What’s the future of legal attacks on Amazon?
PG thinks the timeline of any antitrust litigation against Amazon is very long.
He’ll summarize the timeline of the Microsoft antitrust of the last century:
- Serious investigations began in the early 1990’s
- Suit was filed by the Justice Department in 1998 after Netscape lost the browser wars to Internet Explorer
- In mid-2000, the trial judge handed down his verdict. Microsoft appealed.
- In mid-2001, The Court of Appeals acted rather quickly, reversed the trial court’s decision, and sent the case back down for a brand-new trial with a different judge.
- At this point, the US Department of Justice got serious about settling the case instead of going through the trial-and-appeal process again. Microsoft exited the antitrust litigation in November, 2001, almost unscathed.
So, Microsoft’s antitrust litigation problems lasted over ten years from the beginning of serious investigations until the case was resolved. Today, Microsoft is the second most valuable company in the US by market capitalization.

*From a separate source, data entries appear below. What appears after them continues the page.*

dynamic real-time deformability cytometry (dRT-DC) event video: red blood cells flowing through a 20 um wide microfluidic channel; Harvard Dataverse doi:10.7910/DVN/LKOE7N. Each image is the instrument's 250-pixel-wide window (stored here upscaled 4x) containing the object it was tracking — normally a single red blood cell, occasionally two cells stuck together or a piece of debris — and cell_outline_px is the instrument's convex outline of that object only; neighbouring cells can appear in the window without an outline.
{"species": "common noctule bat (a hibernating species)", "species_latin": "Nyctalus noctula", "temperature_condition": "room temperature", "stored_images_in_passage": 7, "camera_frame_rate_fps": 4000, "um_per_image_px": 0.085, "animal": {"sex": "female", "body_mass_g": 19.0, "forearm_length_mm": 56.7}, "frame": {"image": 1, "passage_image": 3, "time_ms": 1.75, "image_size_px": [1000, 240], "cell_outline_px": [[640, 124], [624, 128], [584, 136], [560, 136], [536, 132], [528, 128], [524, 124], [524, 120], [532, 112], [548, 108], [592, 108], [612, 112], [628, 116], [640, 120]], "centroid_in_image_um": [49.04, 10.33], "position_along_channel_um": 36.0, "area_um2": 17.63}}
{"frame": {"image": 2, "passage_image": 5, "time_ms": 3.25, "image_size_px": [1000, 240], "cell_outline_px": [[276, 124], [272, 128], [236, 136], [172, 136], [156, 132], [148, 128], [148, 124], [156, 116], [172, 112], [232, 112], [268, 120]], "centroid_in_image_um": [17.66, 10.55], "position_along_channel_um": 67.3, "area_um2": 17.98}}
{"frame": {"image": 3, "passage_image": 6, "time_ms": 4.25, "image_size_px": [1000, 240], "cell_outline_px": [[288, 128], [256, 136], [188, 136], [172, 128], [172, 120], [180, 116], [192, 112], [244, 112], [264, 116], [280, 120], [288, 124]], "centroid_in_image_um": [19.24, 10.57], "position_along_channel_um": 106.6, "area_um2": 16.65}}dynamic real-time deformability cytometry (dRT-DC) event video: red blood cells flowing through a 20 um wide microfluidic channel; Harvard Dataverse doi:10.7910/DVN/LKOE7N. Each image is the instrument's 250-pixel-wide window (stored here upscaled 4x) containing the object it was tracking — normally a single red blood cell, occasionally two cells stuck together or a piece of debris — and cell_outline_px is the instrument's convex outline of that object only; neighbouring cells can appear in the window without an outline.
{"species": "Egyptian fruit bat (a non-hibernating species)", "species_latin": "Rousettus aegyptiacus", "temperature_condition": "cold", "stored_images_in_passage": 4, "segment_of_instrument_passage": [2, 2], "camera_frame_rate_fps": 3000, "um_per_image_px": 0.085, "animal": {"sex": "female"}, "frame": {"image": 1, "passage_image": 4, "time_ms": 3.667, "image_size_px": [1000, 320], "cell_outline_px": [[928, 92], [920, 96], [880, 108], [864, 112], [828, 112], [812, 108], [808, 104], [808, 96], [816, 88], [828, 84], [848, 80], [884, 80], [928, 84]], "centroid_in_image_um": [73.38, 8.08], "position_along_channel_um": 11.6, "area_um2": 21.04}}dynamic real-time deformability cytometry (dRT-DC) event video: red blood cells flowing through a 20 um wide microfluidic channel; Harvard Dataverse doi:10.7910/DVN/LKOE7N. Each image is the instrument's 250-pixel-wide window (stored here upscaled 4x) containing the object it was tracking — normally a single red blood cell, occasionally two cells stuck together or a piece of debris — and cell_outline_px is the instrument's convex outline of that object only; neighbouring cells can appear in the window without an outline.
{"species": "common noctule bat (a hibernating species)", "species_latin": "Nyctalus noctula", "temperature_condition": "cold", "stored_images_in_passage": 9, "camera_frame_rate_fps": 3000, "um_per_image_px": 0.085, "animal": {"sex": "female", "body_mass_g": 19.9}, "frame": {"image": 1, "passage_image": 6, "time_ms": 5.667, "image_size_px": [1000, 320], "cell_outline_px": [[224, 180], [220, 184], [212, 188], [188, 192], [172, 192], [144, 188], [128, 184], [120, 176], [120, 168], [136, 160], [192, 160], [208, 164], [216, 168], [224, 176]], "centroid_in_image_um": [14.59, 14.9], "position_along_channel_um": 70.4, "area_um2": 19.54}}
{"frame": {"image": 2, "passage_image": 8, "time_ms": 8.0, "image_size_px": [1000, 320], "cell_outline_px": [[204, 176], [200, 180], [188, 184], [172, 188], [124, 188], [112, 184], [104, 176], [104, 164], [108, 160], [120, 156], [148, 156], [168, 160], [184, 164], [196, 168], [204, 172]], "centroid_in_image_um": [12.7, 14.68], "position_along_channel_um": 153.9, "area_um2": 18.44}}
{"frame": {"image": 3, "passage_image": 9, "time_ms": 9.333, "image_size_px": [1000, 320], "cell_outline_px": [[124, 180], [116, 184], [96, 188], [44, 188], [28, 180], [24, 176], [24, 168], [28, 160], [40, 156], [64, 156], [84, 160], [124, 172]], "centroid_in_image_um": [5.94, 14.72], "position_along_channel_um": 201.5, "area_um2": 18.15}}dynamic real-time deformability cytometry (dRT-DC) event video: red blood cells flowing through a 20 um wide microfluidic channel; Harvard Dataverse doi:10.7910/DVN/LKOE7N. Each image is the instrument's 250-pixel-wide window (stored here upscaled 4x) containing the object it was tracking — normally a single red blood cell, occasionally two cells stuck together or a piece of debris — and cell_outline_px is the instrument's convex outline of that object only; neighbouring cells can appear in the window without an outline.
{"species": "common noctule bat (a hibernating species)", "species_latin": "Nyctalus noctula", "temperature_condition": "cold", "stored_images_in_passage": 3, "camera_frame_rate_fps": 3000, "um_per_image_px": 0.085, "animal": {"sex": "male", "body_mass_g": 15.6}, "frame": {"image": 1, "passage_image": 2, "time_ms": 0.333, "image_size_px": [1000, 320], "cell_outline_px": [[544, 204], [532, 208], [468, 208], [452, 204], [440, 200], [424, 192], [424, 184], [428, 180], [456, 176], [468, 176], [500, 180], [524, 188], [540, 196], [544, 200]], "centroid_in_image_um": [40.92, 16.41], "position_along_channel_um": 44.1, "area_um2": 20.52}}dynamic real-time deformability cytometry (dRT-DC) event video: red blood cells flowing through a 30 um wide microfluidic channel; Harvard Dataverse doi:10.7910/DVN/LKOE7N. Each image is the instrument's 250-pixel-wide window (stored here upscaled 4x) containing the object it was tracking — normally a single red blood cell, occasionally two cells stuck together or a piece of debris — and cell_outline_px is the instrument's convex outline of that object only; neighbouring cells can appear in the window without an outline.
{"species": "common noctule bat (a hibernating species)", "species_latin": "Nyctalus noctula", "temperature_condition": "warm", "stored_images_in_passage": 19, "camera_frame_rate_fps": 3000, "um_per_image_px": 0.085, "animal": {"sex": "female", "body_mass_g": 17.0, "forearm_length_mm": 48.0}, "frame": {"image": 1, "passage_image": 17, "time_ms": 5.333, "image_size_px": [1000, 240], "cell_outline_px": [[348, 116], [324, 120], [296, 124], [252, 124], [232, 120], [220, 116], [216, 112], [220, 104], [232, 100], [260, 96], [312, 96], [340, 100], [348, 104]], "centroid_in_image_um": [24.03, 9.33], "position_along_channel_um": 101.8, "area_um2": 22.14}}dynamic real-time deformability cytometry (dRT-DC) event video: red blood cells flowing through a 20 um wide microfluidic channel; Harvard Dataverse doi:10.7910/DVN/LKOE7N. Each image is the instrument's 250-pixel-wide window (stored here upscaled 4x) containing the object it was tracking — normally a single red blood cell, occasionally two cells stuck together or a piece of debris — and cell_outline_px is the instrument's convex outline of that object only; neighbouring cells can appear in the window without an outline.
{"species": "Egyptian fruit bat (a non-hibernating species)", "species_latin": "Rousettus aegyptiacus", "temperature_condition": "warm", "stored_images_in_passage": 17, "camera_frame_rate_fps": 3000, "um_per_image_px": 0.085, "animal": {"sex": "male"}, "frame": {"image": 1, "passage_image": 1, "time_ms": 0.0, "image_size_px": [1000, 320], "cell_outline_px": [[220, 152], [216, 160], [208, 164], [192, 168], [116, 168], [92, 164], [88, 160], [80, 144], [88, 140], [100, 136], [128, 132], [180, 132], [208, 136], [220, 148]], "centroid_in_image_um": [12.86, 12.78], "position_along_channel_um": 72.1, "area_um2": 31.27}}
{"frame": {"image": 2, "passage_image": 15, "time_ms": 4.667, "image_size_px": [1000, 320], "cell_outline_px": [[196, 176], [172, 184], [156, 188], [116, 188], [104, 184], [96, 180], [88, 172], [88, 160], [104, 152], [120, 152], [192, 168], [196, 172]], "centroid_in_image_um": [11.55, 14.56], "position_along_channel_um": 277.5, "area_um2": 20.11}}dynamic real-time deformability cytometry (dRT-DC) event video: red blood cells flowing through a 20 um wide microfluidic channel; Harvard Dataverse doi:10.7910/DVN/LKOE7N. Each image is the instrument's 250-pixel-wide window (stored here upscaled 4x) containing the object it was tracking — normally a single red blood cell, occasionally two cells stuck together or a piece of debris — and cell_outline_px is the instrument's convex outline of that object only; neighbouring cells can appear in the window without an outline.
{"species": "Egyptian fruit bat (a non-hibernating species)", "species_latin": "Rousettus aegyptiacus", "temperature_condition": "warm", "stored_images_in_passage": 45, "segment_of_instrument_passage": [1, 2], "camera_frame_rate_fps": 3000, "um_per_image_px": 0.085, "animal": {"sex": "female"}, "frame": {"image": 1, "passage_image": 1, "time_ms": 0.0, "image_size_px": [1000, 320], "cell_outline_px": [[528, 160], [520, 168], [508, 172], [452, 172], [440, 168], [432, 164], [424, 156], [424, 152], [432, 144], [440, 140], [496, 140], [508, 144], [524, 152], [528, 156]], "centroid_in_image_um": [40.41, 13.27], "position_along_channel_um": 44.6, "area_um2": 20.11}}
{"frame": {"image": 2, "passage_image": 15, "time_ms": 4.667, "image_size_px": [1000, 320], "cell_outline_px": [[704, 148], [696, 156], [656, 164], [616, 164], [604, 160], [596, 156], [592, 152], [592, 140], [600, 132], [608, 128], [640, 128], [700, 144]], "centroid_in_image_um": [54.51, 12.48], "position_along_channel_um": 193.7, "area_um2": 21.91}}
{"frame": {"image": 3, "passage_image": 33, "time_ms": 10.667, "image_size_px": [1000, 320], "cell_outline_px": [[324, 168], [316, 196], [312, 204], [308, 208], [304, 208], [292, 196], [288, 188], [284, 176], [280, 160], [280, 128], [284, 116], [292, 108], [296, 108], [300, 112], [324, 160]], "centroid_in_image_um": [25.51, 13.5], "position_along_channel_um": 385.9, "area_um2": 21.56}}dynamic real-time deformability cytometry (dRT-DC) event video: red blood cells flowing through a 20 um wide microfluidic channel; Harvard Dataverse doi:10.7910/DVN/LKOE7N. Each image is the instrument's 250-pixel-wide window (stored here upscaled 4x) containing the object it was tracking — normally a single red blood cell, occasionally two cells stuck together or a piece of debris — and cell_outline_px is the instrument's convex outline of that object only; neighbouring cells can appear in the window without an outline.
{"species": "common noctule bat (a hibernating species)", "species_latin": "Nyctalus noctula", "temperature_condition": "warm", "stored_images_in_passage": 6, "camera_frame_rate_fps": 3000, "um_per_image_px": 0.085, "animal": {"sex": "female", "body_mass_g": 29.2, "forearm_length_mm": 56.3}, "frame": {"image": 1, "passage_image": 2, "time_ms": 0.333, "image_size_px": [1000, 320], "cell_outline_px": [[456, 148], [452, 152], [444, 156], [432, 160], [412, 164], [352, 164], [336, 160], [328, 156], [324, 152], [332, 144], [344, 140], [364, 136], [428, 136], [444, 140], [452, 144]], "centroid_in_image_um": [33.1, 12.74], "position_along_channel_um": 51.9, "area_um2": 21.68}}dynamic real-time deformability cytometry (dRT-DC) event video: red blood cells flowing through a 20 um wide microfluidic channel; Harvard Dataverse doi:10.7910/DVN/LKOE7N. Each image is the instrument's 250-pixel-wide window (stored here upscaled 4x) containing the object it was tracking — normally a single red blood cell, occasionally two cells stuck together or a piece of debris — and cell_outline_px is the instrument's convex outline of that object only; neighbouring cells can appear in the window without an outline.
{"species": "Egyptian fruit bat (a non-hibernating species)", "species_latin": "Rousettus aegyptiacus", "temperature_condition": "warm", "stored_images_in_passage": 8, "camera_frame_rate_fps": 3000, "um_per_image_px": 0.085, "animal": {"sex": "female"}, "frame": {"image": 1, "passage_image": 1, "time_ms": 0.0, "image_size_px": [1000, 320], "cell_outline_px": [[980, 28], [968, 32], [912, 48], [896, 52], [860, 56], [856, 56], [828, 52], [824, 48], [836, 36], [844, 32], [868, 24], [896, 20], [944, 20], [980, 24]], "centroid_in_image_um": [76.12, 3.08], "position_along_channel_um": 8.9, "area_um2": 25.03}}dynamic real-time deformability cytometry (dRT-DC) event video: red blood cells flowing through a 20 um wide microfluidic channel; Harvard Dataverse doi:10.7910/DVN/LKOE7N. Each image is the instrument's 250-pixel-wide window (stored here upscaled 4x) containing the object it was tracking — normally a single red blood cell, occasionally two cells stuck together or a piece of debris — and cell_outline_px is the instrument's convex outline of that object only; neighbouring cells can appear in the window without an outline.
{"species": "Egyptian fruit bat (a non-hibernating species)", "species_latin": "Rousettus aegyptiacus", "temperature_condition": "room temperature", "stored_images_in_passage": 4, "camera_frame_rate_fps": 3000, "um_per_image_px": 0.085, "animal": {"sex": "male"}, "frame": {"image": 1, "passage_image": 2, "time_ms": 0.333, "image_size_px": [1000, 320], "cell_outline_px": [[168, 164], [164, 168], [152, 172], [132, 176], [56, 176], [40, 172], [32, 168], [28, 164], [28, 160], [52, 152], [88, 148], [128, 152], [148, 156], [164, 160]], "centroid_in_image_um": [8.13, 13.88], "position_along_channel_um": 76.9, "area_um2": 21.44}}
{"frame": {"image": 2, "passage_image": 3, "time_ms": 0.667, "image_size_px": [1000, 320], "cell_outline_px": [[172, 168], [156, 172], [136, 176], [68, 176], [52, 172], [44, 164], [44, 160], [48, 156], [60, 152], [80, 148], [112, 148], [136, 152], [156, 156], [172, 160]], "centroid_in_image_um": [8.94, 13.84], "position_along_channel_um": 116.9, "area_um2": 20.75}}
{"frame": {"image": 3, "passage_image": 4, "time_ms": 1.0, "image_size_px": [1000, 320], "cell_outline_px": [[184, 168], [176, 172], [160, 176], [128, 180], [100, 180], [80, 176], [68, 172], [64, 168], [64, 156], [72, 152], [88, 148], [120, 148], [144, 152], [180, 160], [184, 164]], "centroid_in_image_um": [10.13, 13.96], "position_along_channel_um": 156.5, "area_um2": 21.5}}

In 1969, following a comprehensive investigation, the Justice Department filed an antitrust suit against IBM for monopolizing the personal computer market. That case lasted 13 years and IBM survived, remaining in the top ten of the Fortune 500 until 2006.
So, PG’s bottom line on Amazon is that, unless the company does something truly stupid, antitrust problems are, at most, a distant cloud on the horizon.
As far as harmful new legislation impacting Amazon, there is less predictability, but Amazon is #2 on Fortune Magazines list of the World’s Most Admired Companies.
Amazon is a very popular company with a great many American voters. Amazon has an estimated 147 Prime members in the United States. PG speculates that a letter to its customers asking them to contact their congressional representatives to head off anti-Amazon legislation might be quite effective.
PG is not aware of any law that would prevent Amazon from sending an email to each of its Prime members (or each of its customers) in the United States (or anywhere else) asking them to send a letter or email to their Congressional Representative and each of their two Senators.
Typically, Amazon’s customers provide a physical address to which purchases of non-digital goods should be sent, so the company has a very good idea of which state and congressional district in which a customer lives and/or does business. With that information, Amazon could provide relevant names, offices and email addresses, etc., for the relevant representative/senator.
Amazon’s letter or email to its customers could encourage customers to contact their representatives to tell them not to do anything that would harm Zon, including voting for any legislation that would force Amazon to change its business or stop selling popular products to individuals.
There would be a huge uproar by the anti-Zon press and other of the usual suspects, but PG thinks congressional representatives would get the message that their constituents like Amazon just the way it is and don’t want anybody voting for laws that would prevent them from buying whatever they want from Amazon.